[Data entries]
== == ==
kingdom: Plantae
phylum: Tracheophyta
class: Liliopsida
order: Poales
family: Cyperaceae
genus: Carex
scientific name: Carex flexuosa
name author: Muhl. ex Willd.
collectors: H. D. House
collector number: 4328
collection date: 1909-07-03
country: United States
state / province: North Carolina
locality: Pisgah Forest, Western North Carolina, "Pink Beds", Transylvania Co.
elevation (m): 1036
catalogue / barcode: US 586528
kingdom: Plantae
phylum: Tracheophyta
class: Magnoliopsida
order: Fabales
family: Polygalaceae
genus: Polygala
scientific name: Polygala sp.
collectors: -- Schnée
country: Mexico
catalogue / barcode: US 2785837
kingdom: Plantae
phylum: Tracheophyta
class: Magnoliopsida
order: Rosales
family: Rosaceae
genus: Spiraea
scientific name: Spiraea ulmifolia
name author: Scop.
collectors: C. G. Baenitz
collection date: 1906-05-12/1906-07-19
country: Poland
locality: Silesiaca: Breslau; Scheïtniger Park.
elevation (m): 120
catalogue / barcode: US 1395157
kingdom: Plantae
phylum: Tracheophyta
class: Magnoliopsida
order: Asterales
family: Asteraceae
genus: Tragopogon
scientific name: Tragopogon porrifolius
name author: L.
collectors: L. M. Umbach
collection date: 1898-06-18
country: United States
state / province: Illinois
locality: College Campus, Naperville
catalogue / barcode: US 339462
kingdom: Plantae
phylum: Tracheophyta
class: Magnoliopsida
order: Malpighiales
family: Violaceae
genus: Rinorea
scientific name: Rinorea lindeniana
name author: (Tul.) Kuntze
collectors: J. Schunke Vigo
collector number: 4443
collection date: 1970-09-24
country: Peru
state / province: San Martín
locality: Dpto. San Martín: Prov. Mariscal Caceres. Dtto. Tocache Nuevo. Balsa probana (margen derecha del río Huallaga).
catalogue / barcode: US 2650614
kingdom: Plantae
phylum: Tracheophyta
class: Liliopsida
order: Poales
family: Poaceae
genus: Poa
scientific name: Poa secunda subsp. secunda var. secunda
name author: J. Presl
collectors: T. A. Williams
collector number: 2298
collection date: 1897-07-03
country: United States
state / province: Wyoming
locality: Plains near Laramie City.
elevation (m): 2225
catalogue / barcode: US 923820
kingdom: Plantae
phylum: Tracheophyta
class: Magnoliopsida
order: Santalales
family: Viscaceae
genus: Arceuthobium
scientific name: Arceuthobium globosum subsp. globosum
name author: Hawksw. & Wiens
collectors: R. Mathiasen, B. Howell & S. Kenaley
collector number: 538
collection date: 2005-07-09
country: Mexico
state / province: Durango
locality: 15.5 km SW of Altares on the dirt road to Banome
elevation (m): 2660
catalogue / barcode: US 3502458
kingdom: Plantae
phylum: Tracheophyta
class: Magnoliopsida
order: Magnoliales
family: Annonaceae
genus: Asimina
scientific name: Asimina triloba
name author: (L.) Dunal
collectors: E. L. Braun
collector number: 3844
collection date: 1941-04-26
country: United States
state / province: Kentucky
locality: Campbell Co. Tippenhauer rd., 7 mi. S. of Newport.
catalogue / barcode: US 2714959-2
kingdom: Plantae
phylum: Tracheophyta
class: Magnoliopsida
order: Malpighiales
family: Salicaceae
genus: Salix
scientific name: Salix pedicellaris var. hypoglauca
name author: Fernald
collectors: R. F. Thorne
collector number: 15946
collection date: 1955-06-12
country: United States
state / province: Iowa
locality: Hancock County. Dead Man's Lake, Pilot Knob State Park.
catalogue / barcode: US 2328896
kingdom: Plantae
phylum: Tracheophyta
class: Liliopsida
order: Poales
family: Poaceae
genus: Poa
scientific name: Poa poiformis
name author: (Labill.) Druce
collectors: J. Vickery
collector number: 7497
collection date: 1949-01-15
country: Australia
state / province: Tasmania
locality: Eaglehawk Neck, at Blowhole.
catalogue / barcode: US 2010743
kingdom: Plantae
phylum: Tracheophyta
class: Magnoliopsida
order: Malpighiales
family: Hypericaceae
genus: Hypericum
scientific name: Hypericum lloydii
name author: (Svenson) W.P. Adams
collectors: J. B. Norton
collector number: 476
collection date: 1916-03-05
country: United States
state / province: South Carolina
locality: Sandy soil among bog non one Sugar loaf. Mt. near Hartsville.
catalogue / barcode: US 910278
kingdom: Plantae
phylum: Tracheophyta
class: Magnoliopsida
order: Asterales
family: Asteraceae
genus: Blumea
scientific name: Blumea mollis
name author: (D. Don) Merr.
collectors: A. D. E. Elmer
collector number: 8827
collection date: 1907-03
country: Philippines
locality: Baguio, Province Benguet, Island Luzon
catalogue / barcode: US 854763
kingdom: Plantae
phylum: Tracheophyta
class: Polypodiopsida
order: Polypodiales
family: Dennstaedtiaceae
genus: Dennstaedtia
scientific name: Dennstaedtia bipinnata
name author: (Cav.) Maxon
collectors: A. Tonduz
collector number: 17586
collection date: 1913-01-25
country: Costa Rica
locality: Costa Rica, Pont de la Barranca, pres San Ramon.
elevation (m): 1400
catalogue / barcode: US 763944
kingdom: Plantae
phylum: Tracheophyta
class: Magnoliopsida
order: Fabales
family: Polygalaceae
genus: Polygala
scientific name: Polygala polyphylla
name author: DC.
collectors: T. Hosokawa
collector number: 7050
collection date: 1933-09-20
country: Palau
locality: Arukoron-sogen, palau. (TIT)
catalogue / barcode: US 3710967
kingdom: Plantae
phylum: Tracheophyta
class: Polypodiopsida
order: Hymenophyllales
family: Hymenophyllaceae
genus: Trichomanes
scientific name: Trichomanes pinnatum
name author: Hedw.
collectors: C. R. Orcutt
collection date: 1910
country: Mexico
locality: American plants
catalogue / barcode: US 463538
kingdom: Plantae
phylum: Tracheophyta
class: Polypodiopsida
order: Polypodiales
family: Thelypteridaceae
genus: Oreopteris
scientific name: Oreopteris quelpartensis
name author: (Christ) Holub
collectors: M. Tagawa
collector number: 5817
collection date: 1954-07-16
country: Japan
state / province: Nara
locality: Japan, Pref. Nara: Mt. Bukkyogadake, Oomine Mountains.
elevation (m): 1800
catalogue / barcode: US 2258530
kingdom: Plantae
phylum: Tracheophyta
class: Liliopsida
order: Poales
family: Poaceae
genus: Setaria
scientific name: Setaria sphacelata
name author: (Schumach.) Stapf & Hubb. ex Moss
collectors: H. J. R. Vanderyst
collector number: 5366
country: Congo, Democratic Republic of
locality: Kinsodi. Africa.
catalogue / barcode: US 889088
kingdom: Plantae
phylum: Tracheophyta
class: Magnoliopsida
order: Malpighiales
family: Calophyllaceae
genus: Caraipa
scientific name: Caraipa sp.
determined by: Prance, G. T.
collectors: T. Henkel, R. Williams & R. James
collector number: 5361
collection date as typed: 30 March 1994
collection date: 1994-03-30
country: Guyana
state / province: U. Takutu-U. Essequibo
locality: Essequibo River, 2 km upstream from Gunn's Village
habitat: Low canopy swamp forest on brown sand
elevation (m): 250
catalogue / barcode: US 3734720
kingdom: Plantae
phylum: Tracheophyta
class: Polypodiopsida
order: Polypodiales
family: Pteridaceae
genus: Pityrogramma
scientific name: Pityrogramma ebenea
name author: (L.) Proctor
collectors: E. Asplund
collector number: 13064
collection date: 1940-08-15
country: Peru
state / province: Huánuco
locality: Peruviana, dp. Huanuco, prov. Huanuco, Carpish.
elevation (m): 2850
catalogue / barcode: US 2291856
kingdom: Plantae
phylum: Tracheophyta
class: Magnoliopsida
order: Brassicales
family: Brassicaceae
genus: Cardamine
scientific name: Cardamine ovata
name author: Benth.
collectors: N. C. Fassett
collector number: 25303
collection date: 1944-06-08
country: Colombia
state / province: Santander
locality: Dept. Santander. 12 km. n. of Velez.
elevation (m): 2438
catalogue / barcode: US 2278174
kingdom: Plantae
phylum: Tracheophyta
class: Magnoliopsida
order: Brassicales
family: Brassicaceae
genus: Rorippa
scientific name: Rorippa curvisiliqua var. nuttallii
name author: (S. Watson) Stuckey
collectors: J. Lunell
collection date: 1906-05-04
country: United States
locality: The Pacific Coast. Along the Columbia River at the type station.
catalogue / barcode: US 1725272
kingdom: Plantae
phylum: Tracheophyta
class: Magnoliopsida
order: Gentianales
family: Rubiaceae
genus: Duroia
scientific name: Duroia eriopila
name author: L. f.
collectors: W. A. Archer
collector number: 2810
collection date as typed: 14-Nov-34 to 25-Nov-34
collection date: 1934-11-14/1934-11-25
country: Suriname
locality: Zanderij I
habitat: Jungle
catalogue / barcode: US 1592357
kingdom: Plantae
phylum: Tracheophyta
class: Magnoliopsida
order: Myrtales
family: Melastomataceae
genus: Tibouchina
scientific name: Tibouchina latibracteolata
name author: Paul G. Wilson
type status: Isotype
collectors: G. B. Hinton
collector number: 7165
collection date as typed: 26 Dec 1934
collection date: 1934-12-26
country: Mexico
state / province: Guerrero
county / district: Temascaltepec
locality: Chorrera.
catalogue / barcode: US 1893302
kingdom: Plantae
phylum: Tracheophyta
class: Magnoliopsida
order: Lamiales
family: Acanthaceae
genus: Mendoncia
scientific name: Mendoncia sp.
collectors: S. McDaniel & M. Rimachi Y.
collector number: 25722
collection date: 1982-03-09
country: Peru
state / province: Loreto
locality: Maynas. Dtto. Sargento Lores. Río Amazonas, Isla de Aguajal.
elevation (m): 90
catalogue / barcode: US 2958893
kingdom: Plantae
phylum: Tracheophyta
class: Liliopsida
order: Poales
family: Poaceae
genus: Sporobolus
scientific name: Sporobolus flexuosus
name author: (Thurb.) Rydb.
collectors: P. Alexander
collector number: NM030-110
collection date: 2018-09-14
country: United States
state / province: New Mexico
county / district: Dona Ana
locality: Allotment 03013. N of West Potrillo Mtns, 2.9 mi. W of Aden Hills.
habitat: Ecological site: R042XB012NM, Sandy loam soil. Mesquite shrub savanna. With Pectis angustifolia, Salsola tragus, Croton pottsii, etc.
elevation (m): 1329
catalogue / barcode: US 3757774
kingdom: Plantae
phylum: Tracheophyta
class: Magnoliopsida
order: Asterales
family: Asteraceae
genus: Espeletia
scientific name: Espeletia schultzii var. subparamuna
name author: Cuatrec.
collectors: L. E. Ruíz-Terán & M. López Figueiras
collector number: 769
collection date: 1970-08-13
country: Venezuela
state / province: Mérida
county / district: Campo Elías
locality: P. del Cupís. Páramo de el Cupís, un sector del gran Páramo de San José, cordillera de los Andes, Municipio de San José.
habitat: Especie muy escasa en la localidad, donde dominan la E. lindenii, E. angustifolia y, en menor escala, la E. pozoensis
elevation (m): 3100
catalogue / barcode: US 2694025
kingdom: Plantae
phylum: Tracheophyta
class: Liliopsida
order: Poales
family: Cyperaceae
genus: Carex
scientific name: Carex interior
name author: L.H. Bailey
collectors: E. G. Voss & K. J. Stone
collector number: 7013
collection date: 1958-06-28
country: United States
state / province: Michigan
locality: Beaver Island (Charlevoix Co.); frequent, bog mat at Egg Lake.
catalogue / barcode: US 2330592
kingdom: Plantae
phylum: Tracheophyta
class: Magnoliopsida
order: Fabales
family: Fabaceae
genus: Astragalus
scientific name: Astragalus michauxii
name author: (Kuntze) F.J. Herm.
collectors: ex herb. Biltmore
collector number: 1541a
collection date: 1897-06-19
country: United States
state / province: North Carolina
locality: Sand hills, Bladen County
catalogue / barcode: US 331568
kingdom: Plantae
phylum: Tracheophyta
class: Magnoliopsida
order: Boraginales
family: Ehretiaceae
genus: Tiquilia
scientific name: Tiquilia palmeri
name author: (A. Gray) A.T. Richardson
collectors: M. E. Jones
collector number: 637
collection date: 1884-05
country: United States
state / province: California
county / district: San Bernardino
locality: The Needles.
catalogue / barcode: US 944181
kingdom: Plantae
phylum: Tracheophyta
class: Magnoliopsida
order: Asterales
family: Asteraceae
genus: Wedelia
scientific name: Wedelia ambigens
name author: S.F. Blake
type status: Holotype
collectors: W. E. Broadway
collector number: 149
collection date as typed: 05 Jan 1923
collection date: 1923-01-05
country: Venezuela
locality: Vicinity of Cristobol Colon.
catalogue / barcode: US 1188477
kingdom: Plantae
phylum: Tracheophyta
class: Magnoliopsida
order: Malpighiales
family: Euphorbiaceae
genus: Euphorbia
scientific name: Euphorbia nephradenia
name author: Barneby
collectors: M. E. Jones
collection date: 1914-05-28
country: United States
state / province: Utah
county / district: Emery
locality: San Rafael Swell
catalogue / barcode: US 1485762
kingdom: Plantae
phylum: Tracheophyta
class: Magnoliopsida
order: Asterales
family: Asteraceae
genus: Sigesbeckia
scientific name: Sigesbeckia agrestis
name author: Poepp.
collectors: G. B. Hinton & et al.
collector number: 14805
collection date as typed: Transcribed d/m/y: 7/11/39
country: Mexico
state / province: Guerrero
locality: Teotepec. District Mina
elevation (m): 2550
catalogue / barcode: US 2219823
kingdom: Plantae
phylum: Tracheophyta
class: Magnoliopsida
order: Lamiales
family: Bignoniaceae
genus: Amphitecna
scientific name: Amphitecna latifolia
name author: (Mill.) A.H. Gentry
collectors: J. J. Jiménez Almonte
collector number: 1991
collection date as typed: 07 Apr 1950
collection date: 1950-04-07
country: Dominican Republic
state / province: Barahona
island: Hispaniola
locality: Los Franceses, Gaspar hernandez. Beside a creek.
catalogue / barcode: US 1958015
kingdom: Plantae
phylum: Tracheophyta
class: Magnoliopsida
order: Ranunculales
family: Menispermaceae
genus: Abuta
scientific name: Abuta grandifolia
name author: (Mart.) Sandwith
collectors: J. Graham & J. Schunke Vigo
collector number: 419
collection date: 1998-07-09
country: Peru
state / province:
== == ==
* [WHAT IS NEEDED]
Write out the material again from the line with "collector number: 7497" to the line with "scientific name: Blumea mollis", switching "locality" to "site" and changing nothing else.

* [RESPONSE FOR THIS EXERCISE]
collector number: 7497
collection date: 1949-01-15
country: Australia
state / province: Tasmania
site: Eaglehawk Neck, at Blowhole.
catalogue / barcode: US 2010743
kingdom: Plantae
phylum: Tracheophyta
class: Magnoliopsida
order: Malpighiales
family: Hypericaceae
genus: Hypericum
scientific name: Hypericum lloydii
name author: (Svenson) W.P. Adams
collectors: J. B. Norton
collector number: 476
collection date: 1916-03-05
country: United States
state / province: South Carolina
site: Sandy soil among bog non one Sugar loaf. Mt. near Hartsville.
catalogue / barcode: US 910278
kingdom: Plantae
phylum: Tracheophyta
class: Magnoliopsida
order: Asterales
family: Asteraceae
genus: Blumea
scientific name: Blumea mollis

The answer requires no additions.